Listed records »
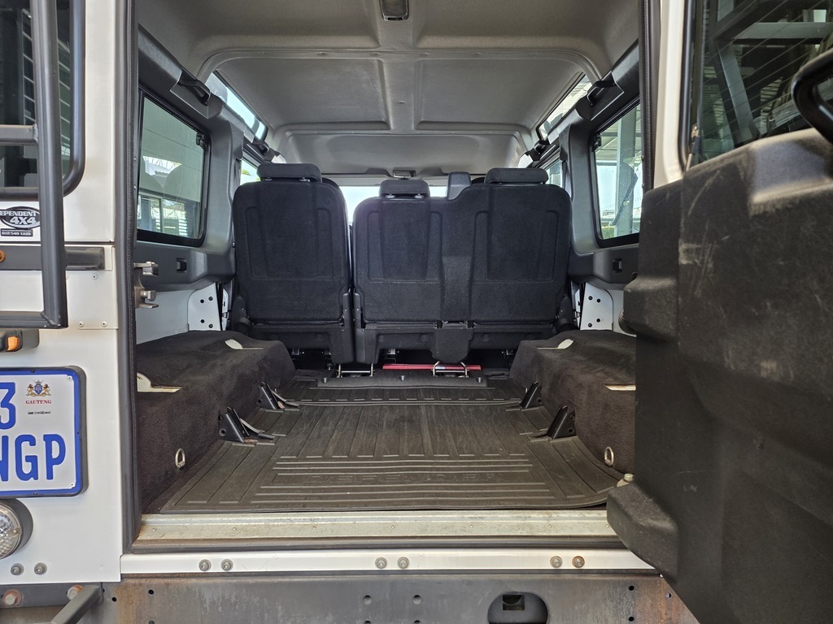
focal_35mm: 23
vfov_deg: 58.9
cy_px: 312
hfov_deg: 73.9
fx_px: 553
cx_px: 416
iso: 200
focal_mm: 6.25
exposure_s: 1/180
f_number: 1.7
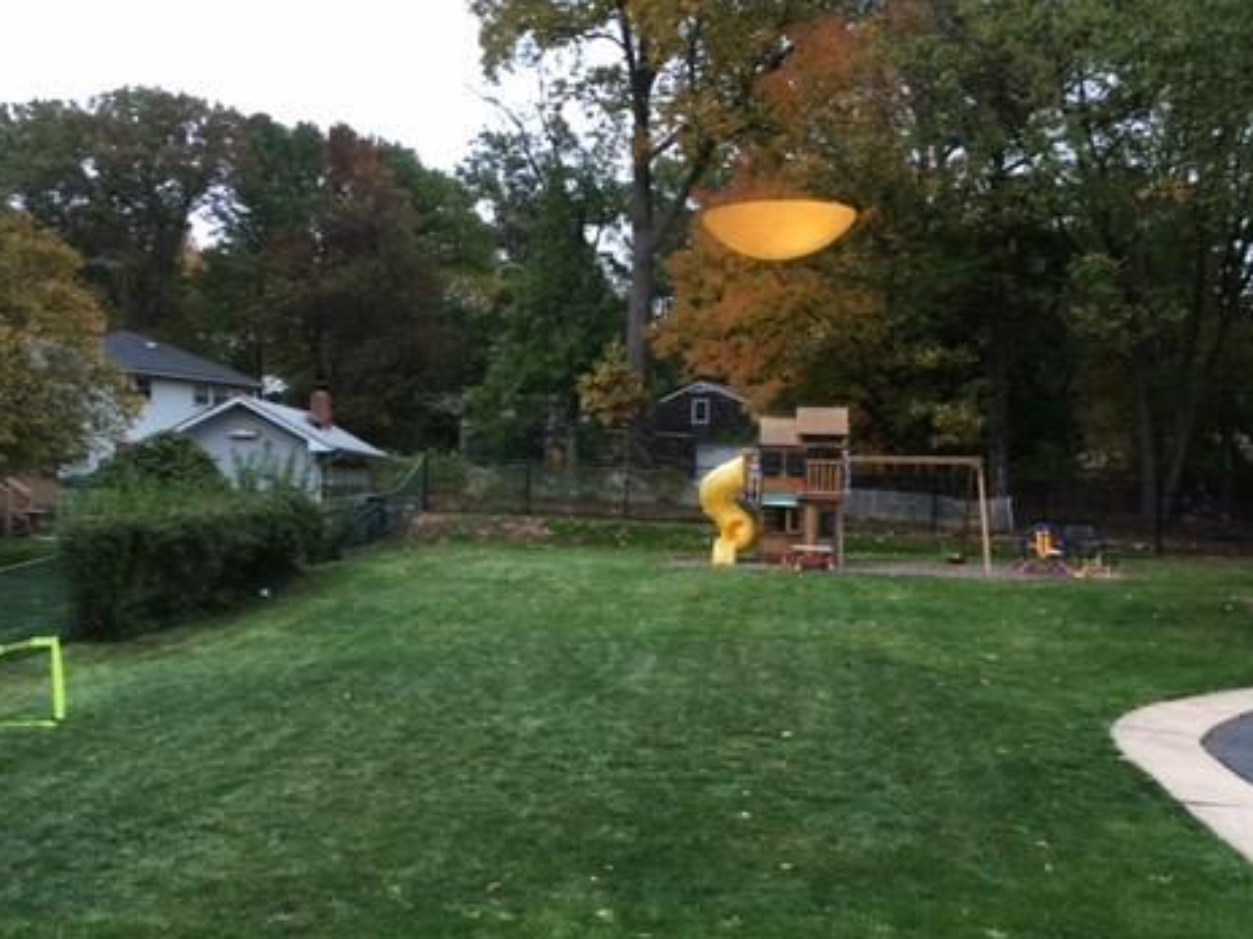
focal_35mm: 40
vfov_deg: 35.7
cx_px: 591
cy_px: 599
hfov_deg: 46.8
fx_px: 1448
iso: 32
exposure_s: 1/60
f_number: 2.2
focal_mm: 4.15
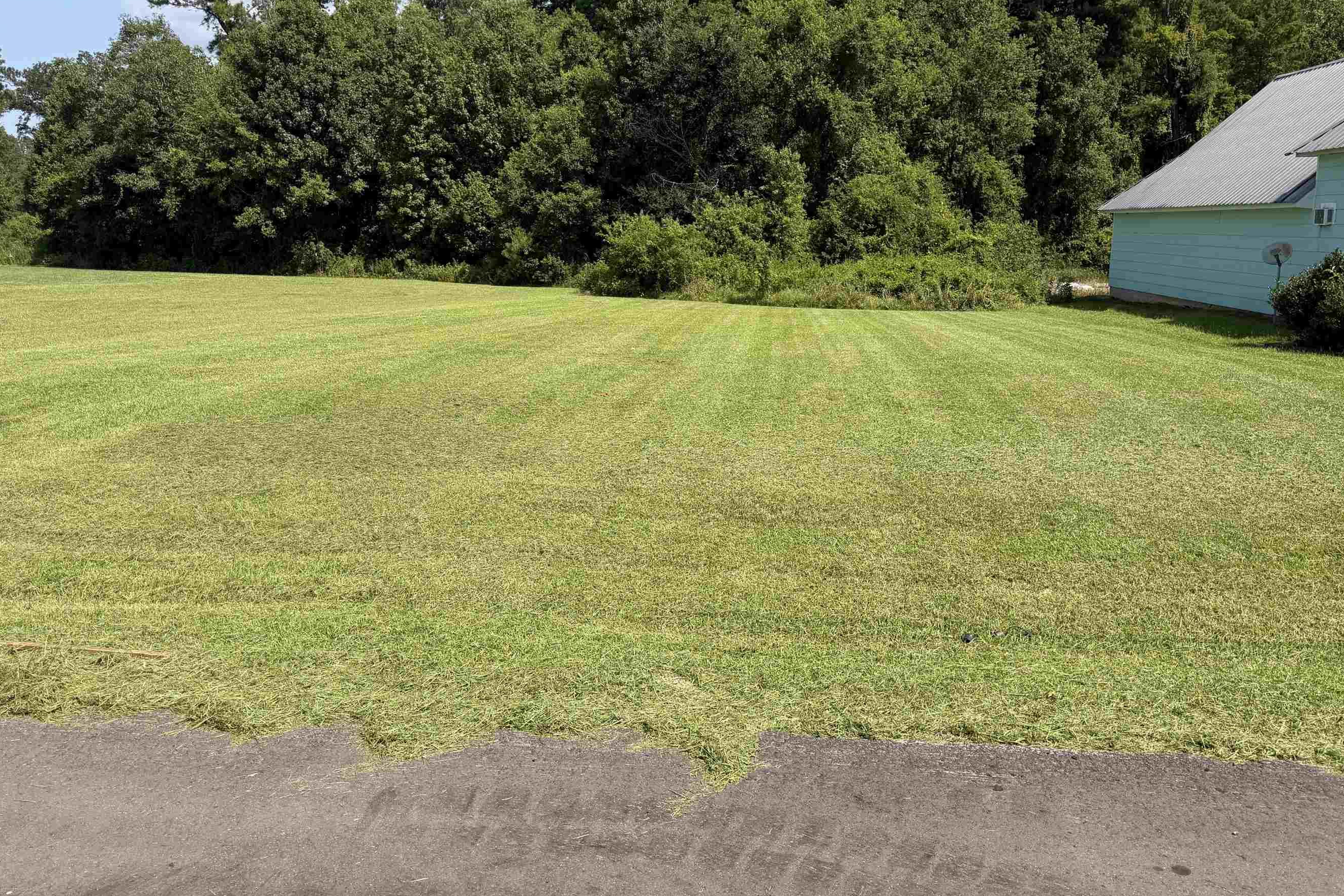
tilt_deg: -6.6
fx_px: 1083
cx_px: 690
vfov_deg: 45.0
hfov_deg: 63.6
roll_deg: -0.3
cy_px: 439
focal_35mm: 29
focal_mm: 6.76
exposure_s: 1/3953
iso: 80
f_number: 1.78
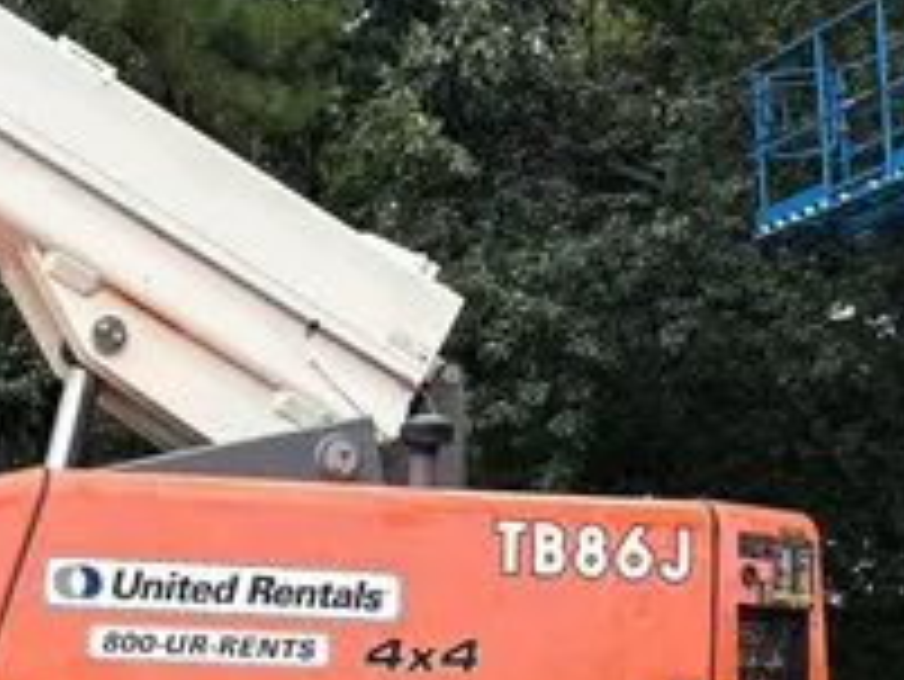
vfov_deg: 19.2
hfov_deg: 24.4
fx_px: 1855
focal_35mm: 71
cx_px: -225
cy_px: 876
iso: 40
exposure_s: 1/306
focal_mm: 5.96
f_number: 1.6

What to produce »
All pictures should be dropped; the lines from the one containing "vfov_deg: 45.0" through the last line of the material are to be set down exactly.

Exercise output »
vfov_deg: 45.0
hfov_deg: 63.6
roll_deg: -0.3
cy_px: 439
focal_35mm: 29
focal_mm: 6.76
exposure_s: 1/3953
iso: 80
f_number: 1.78
vfov_deg: 19.2
hfov_deg: 24.4
fx_px: 1855
focal_35mm: 71
cx_px: -225
cy_px: 876
iso: 40
exposure_s: 1/306
focal_mm: 5.96
f_number: 1.6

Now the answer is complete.